At the reception hut we were given a price list – 7.00 GHC (Ghana Cedis) for non-Ghanaians , 3.50 GHC for Ghanaians, .70 GHC for students and a 2.00 GHC fee for taking photos. I am not sure that charging Ghanaians a higher price is the way to encourage tourism but at least they were up front about it. We Peace Corps volunteers call it a Obruni tax. However the Rofina and Portia were in bargaining mode and the four of us, the two girls, Dizzy and myself, got in for 12.00 GHC including the photo fee.
There was a small grove of trees around the reception area. The guide told us that the captives were tied to these trees after they were sold and were waiting to be sent down to the bigger slave market in Salaga.
Pikworo means land of rocks and as you can see from these photos the land is very rocky. This is the end of the dry season up north so the soil is very dry and there are no green grasses. It was also very very hot. It was very hard to get transport from the school junction this morning so we arrived at the slave camp in the heat of the day in the hottest part of they year in the Upper East.
A spring bubbled out of this small hole in the rock. It is about 3 feet long and 8 inches wide at the widest spot. It was not green and brackish then but since then the local people have plugged up the spring because they don’t want these rocks to ever be used for such purposed again.
This bowl was dug out of the rock using a small stone. The captives themselves had to dig them. Making bowls was often used as a punishment.
The captives ate on this rock ledge. Five to six people would eat out of the same bowl which was less than a foot long. At this time of year the noonday sun was brutal. I stood there for no more than 15 minutes and felt thirsty and dehydrated. Imagine up to 200 slaves sitting there eating and trying to get water from the small spring previously shown.
Near the ‘dining hall’ was a grinding rock. The captives would grind maize here to make their food.
Just above the dining hall there were two boulders that were played like drums. After the evening meal a few of the slaves would gather there to drum and the remaining slaves would dance and sing in the valley below.
We walked back down through the dining hall. At the base of the rocks we continued to our right. The tour began and ended at the reception area.

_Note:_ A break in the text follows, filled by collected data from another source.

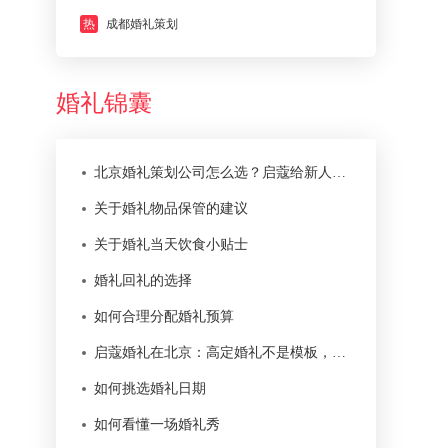
热
成都婚礼策划
婚礼锦囊
北京婚礼策划公司怎么选？启蔻给新人的 12 条判断标准
关于婚礼物品保管的建议
关于婚礼当天饮食小贴士
婚礼回礼的选择
如何合理分配婚礼预算
启蔻婚礼在北京：高定婚礼不是模板，而是一次本地化服务
如何挑选婚礼日期
如何看懂一场婚礼秀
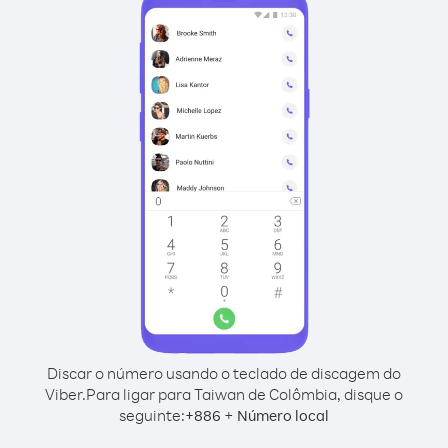
Discar o número usando o teclado de discagem do
Viber.
Para ligar para Taiwan de Colômbia, disque o
seguinte:
+
+
886
Número local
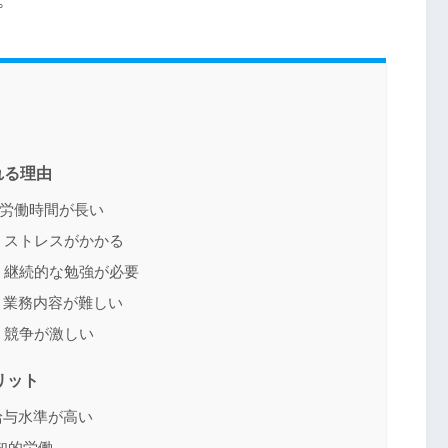
。
れる理由
：労働時間が長い
：ストレスがかかる
：継続的な勉強が必要
：業務内容が難しい
：競争が激しい
リット
給与水準が高い
知的労働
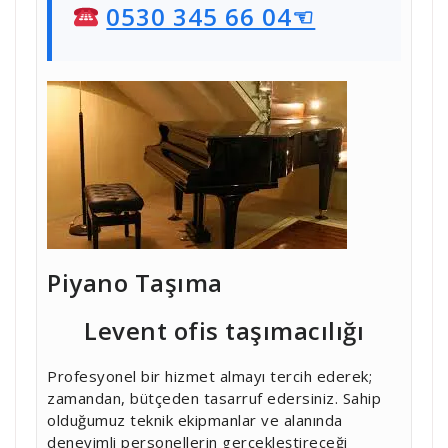
0530 345 66 04☜
Piyano Taşıma
Levent ofis taşımacılığı
Profesyonel bir hizmet almayı tercih ederek;
zamandan, bütçeden tasarruf edersiniz. Sahip
olduğumuz teknik ekipmanlar ve alanında
deneyimli personellerin gerçekleştireceği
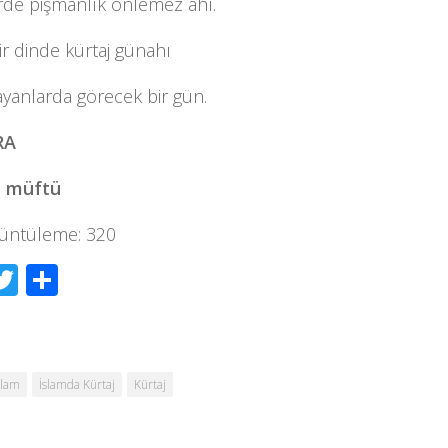
de pişmanlık önlemez âhı.
ktir dinde kürtaj günahı
yanlarda görecek bir gün.
RA
i müftü
üntüleme:
320
acebook
Twitter
Share
slam
İslamda Kürtaj
Kürtaj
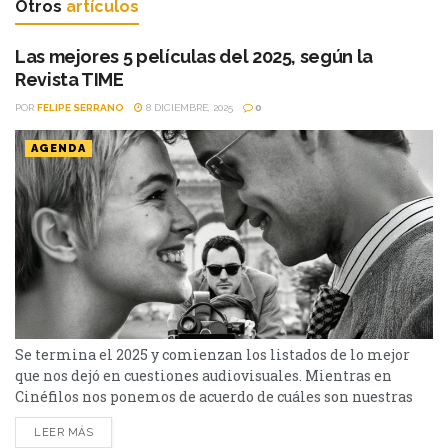
Otros
artículos
Las mejores 5 películas del 2025, según la
Revista TIME
POR
FELIPE SERRANO
8 DICIEMBRE, 2025
0
AGENDA
Se termina el 2025 y comienzan los listados de lo mejor
que nos dejó en cuestiones audiovisuales. Mientras en
Cinéfilos nos ponemos de acuerdo de cuáles son nuestras
mejores 10 películas del 2025, como hacemos cada año, te
LEER MÁS
contamos cuáles son las favoritas de uno de los medios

The sign calls this the meeting place of the slaves but it was really where they were sold to traders from the south of Ghana. The slaves stood on the flat raised rock and the buyers sat on the rocks in the background.
Portia stands on top of the pile of boulders used as a watch tower at the slave camp.
Five to six slaves would be buried in one grave then the grave was marked with a single rock.
Slaves were chained to the rock with their feet crossed and arms behind their backs. They were then forced to face the sun as it moved across the sky. They were beaten and whipped.
The people who ran this slave camp were West Africans. The slave raiders who went as far as Mali to capture people were also West Africans. Slavery always existed in West Africa as it has existed all over the world. The Europeans didn’t start slavery here but we certainly kicked it up a notch. Before the Europeans arrived slavery usually was a result of war. Captives would become slaves for a set period of time and eventually they would integrate into their new society. With the arrival of Europeans slaves became a commodity to be sold and I am not sure that the captors nor the captives understood it was for a lifetime, even for generations.
This new commercialized form of slavery wrecked havoc on West Africa. Not only did many captives die throughout the various stages of the journey to the coast but the strongest men were taken from West Africa. Briggs in the Bradt Guide says “For two centuries, Africa lost a high proportion of its most able-bodied men and women to the slave trade. In return, it received items that were at the least, of no lasting value – alcoholic spirits and tobacco – and at the worst entirely destructive.”1 Not only were people taken but traditional crafts and trades were lost as more value was placed on the market for humans.
1. Bradt Guide, Globe Pequot Press, Guilford,CT. March 2008, 4th Ed, p. 13.